Island Life by David Slack

And you should hear what he called them when I turned the tape off

It would be interesting to see the polling numbers the Government are reading. I wonder exactly how much better they expect things to be in the Maori seats if they can keep their marauding MP inside the tent. And what’s he calling his colleagues today after the ritual non-smacking? Frontbums, or soft-cocks?

I just wonder whether the Maori seats are already gone. In 1996 New Zealand First just rolled through them. I don’t know whether that startled Labour and its pollsters at the time, but it sure as hell appeared to startle the media with the exception of the ones who had been listening to the Maori radio stations.

I just hope that in all the excitement people don’t pass up the opportunity to explore one of the more interesting aspects of the whole saga, namely the manoeuvrings of sometime moon-howler Ian Wishart. People love to accuse any old reporter of having an “agenda” and it generally seems an overstatement, but in this case the relatively strategic nature of the whole business suggests the designs of someone with dreams of a New Zealand cut from an altogether stiffer patriarchal cloth than most of us would want to wear.

Still, his staged publication technique got me thinking: was there anything from the interview I had with John Tamihere for Bullshit Backlash and Bleeding Hearts that I’d left behind which might be interesting to haul out into the light a year later?

Well blow me down – look what I found:

I’ll tell you this – if Helen doesn’t get the arse in the next twelve months, I’m out of here. Mike Moore told Clayton Cosgrove the party wouldn’t last into the new century if it didn’t cut loose from the date-packers and tree-huggers.

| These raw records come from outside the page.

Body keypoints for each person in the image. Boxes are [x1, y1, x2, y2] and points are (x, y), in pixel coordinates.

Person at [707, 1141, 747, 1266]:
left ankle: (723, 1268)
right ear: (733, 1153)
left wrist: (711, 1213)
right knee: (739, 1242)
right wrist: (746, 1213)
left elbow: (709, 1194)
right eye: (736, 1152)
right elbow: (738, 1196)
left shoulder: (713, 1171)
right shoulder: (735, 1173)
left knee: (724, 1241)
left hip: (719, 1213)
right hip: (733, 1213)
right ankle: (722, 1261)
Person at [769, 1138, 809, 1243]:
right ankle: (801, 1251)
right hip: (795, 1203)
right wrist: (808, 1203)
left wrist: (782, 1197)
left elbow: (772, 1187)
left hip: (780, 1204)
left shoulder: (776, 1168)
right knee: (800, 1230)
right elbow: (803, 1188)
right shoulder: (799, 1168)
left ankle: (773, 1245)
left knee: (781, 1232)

As if. He said not a word of the sort. And nothing on the holocaust, either, mercifully. He had some good cogent stuff to say about the Treaty and how we were dealing with it. Helen Bain was there and whether her influence had anything to do with it or not, I don’t know, but Good John seemed to be hogging all the limelight.

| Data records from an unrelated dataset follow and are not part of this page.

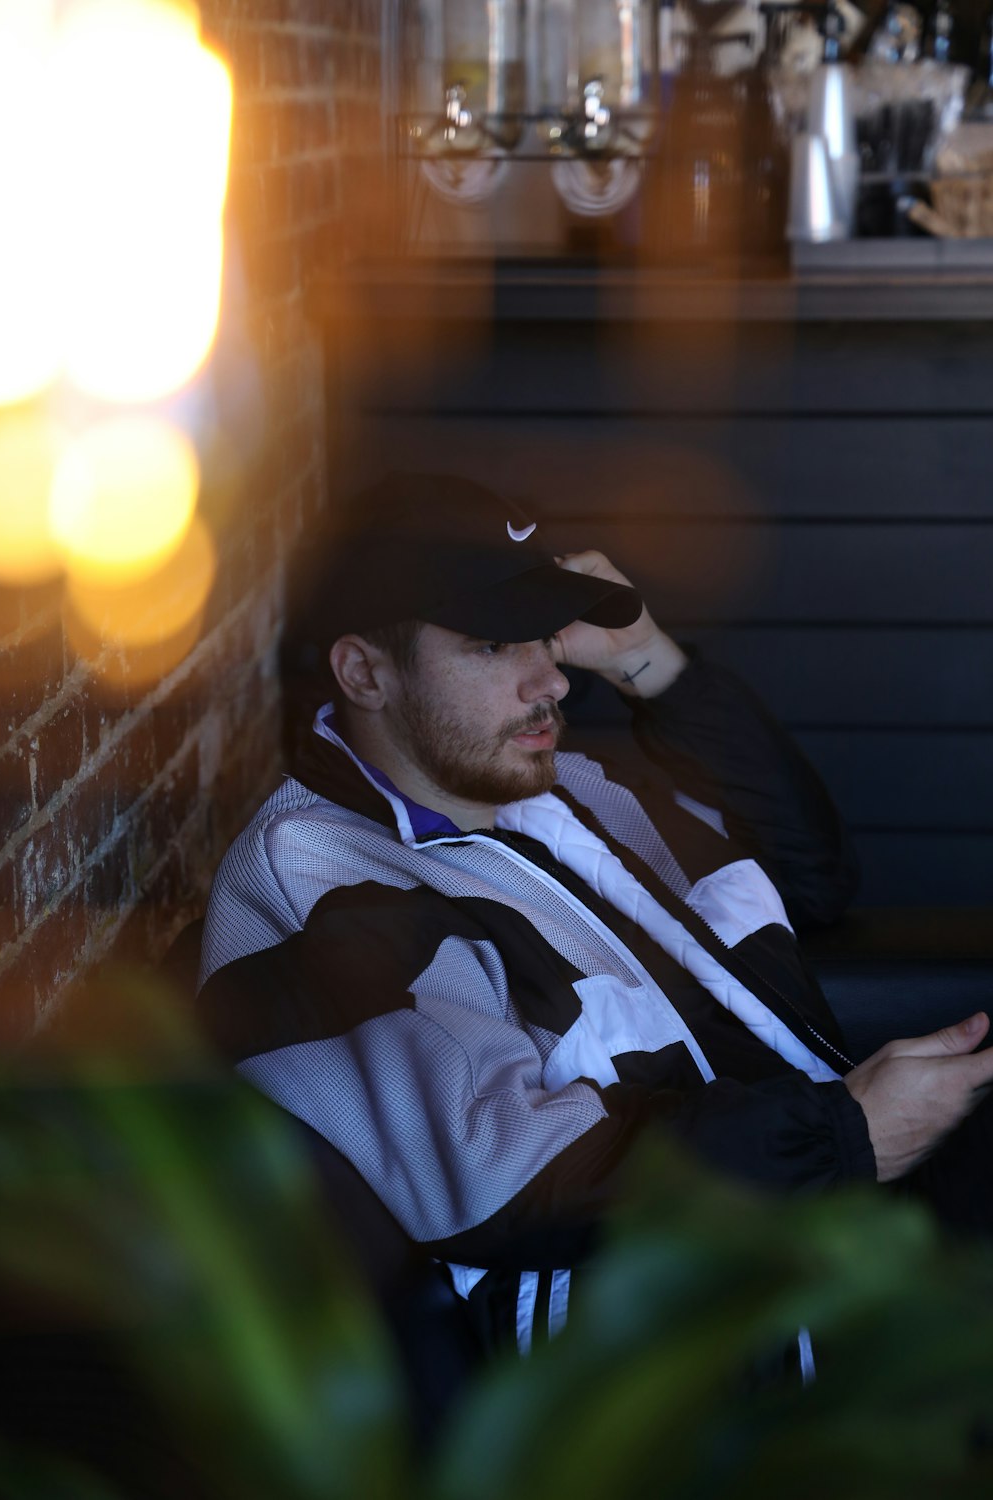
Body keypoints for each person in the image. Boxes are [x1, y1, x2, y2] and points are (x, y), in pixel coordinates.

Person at [197, 472, 993, 1354]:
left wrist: (646, 659)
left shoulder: (561, 792)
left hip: (835, 1227)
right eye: (495, 646)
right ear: (364, 673)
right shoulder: (323, 878)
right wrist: (845, 1134)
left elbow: (808, 878)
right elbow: (501, 1174)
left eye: (545, 636)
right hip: (700, 1337)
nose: (553, 683)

He did have one interesting thing to say, though, that didn't appear in the book. I mentioned that someone else had argued that the Treaty relationship was – at that time - toxic because it was focusing on the dysfunctional nature of the relationship instead of contemplating how it might become productive.

Good John – perhaps with a bit of input from Bad John - thought that wasn’t a good way to look at it:

You’d never want to psychoanalyse your family to that extent. Because you’d probably accept that some of them should be committed. The more you focus on families with issues, the greater the issues become.


I wonder if he spent a bit of time in caucus urging them to take a care-in-the-community approach in his case. Whatever he said, he’s free for now. It’s hard to think, though, that any of them will be saying good night John Boy with any affection for a long time yet.